Motion sur la politique éducative du gouvernement
par l'Assemblée générale
samedi 19 mars 2016

L'Association des Professeurs de Lettres réunie en assemblée générale s'élève solennellement contre l'œuvre de démolition menée tous azimuts depuis plusieurs mois. Elle constate en effet la convergence de politiques conduites de manière autoritaire par le gouvernement qui se montre hermétiquement fermé à la concertation avec les associations comme aux objections des savants les plus éminents du pays, tient le Parlement à l'écart de décisions qui pourtant impliquent l'avenir de la nation et profère, à propos de la réforme du collège, les affirmations les plus éhontées devant l'opinion publique.

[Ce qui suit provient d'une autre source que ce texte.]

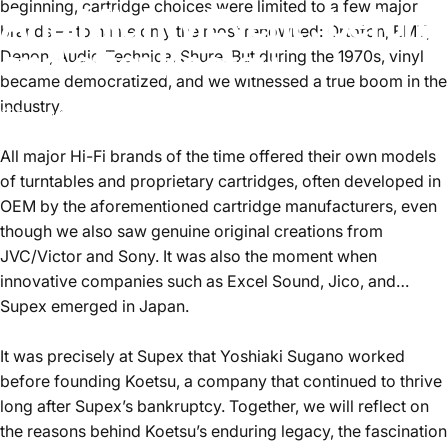
beginning, cartridge choices were limited to a few major
Ana
Mighty
Event
:
before
brands — to name only the most renowned: Ortofon, EMT,
and
after
Koetsu
Denon, Audio Technica, Shure. But during the 1970s, vinyl
became democratized, and we witnessed a true boom in the
industry.
Sep 09, 2025
by
François Saint-Gérand
All major Hi-Fi brands of the time offered their own models
of turntables and proprietary cartridges, often developed in
OEM by the aforementioned cartridge manufacturers, even
though we also saw genuine original creations from
JVC/Victor and Sony. It was also the moment when
innovative companies such as Excel Sound, Jico, and…
Supex emerged in Japan.
It was precisely at Supex that Yoshiaki Sugano worked
before founding Koetsu, a company that continued to thrive
long after Supex’s bankruptcy. Together, we will reflect on
the reasons behind Koetsu’s enduring legacy, the fascination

Ainsi, la réforme de l'évaluation, la mise en place des EPI et les nouveaux programmes scellent la suprématie de compétences transversales et comportementales sur les savoirs disciplinaires qui seuls peuvent élever les enfants confiés à ses écoles à la dignité de citoyens éclairés et qu'elle assujettit aux slogans de la bien-pensance officielle.

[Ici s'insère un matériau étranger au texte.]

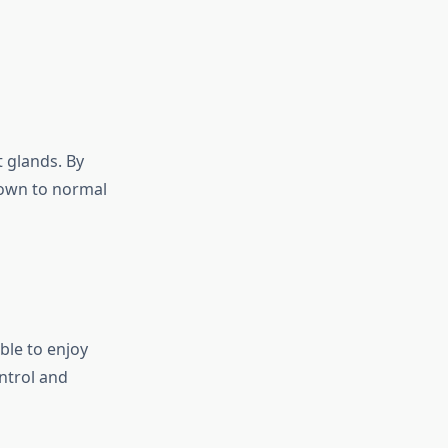
 glands. By
down to normal
ble to enjoy
ntrol and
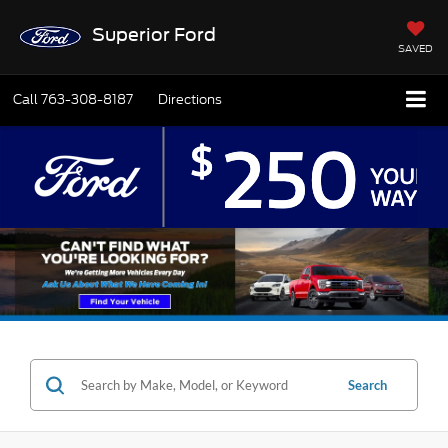
Superior Ford
SAVED
Call
763-308-8187
Directions
Search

Ainsi, l'éviction du latin et du grec hors de nos collèges est emblématique d'une volonté d'interrompre la transmission d'un patrimoine linguistique, littéraire, artistique, juridique rendu illisible par l'oblitération des références qui l'ont continûment irrigué.

Ainsi, la réforme du collège, en jetant 20% du temps scolaire en pâture aux conseils pédagogiques et à ceux qui, localement, les influencent, disloque l'éducation nationale et abolit l'égalité devant l'instruction.

Ainsi, en supprimant tous les dispositifs et tous les enseignements qui excèdent un socle commun sur lequel rien décidément ne doit reposer, le ministère fabrique une école de charité, une école pour pauvres, que les classes aisées et les classes moyennes vont fuir plus résolument encore.

L'Association des Professeurs de Lettres dénonce une politique d'abdication, qui soumet l'école de la République, c'est-à-dire la formation du citoyen, à la logique délétère de marchandisation prônée par les rapports de l'OCDE. À l'heure où devraient prévaloir la lutte contre l'obscurantisme et le rassemblement de tous les Français autour d'un patrimoine dont la portée est universelle, elle rappelle au gouvernement que « l'organisation de l'enseignement public gratuit et laïque à tous les degrés est un devoir de l'État » et qu'en France la nation est largement fille de ses lettres.